▶ _WHAT YOU WILL DO_
A: From the review of The Shadow Hero, print the passage starting with "Yang, Gene Luen;" and going on through "a superhero story.".
B: Answer these questions from the review of The Shadow Hero:
(i) In what year was Chu Hing asked to create a regular feature for Blazing Comics?
(ii) What kind of store do Hank's parents run?
(iii) What readers does the review say could handle the book?

▶ _SOURCE TEXT_
The Green Turtle (the first ever Asian-American Superhero) rides again!

Yang, Gene Luen; Liew, Sonny (2014) The Shadow Hero.  New York:  First Second.

     Usually I don't review superhero graphic novels.  I read them, but I usually don't feel I need to promote them because kids seem to find them just fine on their own.  Gene Yang's The Shadow Hero, though, is not just a superhero story. 
      I'll tell you the plot of this superhero graphic novel in a minute, but first let me tell you the story behind the story (as described in the back of the book)..  So Gene Yang (amazingly talented author of American Born Chinese, and The Eternal Smile) found out that, back in 1944, a practically unknown publisher, asked a relatively unknown comic book creator named Chu Hing to create a regular feature for a magazine called Blazing Comics.  Chu Hing, one of the first Asian-American comic book creators in the business, created The Green Turtle, a masked superhero who defended America's then ally China against the invading Japanese armies.  He didn't seem to have an superpowers, except that he was really lucky when it came to dodging bullets. It was rumored that Hing wanted the Green Turtle to be a Chinese-American superhero, and that his publisher wanted him to be white.  Hing appears to have acquiesced to his bosses demands, but a careful look at the surviving issues of the comic shows that Hing found some ways to get his way anyway.  We seldom see the Green Turtle's face, and when we do it is usually partly covered by something.  The Green Turtle has pink skin -- but it is a radioactive looking pink, so unnatural that it doesn't look real.  And the Green Turtle never reveals his origin in the five issues that appeared before the comic was cancelled.  This leaves plenty of room for Yang and Liew to reimagine the character.
     The Shadow Hero tells the story of young Hank, the son of Chinese immigrants who run a grocery store in a city that looks a lot like San Francisco.  Hank is content to follow in his father's footsteps and become a grocer.  When his mother is rescued from a carjacking by a superhero, she decides her son will become a superhero. She makes him a costume, tries to get him in contact with toxic spills, occult herbs, rabid dogs (and all that results is that his skin turns bright pink).  She tries to get his uncle to teach Hank martial arts (but this too is a failure).  It is not until his father is killed by a gangster that Hank discovers that the spirit of the Turtle had bonded with his father and now joins with him, granting Hank a kind of limited invincibility.  Then hank sets out to bring his father's killer to justice.
     It is a great story, with beautiful art that frequently tips its hat toward the golden age of comics.  The story is engaging and suspenseful and we often worry that Hank will be hurt, but the violence is not excessive, the language is not objectionable and the Green Turtle is an old school hero who helps others and fights for justice.  Bottom line, this one is a lot of fun, and will leave young readers with something to think about too.  Strong fourth grade readers could handle this, and it would interest readers through high school (or, in my case, through  25th grade).  Check it out.

▶ _DATASET RECORDS_
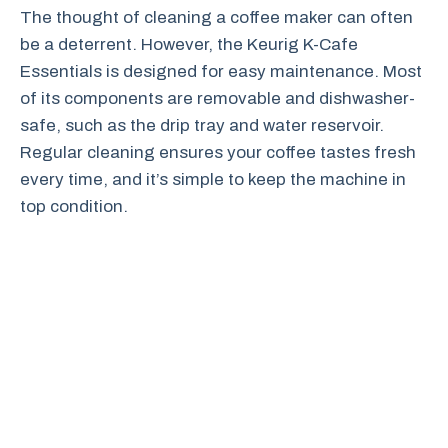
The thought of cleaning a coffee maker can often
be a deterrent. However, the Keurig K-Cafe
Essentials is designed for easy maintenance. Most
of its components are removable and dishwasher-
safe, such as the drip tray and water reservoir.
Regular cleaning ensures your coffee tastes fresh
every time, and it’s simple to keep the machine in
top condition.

...

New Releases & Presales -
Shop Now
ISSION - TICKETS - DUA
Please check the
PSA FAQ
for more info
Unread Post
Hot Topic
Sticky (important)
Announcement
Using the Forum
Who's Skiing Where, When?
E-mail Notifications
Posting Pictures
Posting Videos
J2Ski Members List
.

▶ _ANSWERS FOR THE EXERCISE_
A:
Yang, Gene Luen; Liew, Sonny (2014) The Shadow Hero.  New York:  First Second.

     Usually I don't review superhero graphic novels.  I read them, but I usually don't feel I need to promote them because kids seem to find them just fine on their own.  Gene Yang's The Shadow Hero, though, is not just a superhero story.

B:
(i) 1944
(ii) A grocery store
(iii) Strong fourth grade readers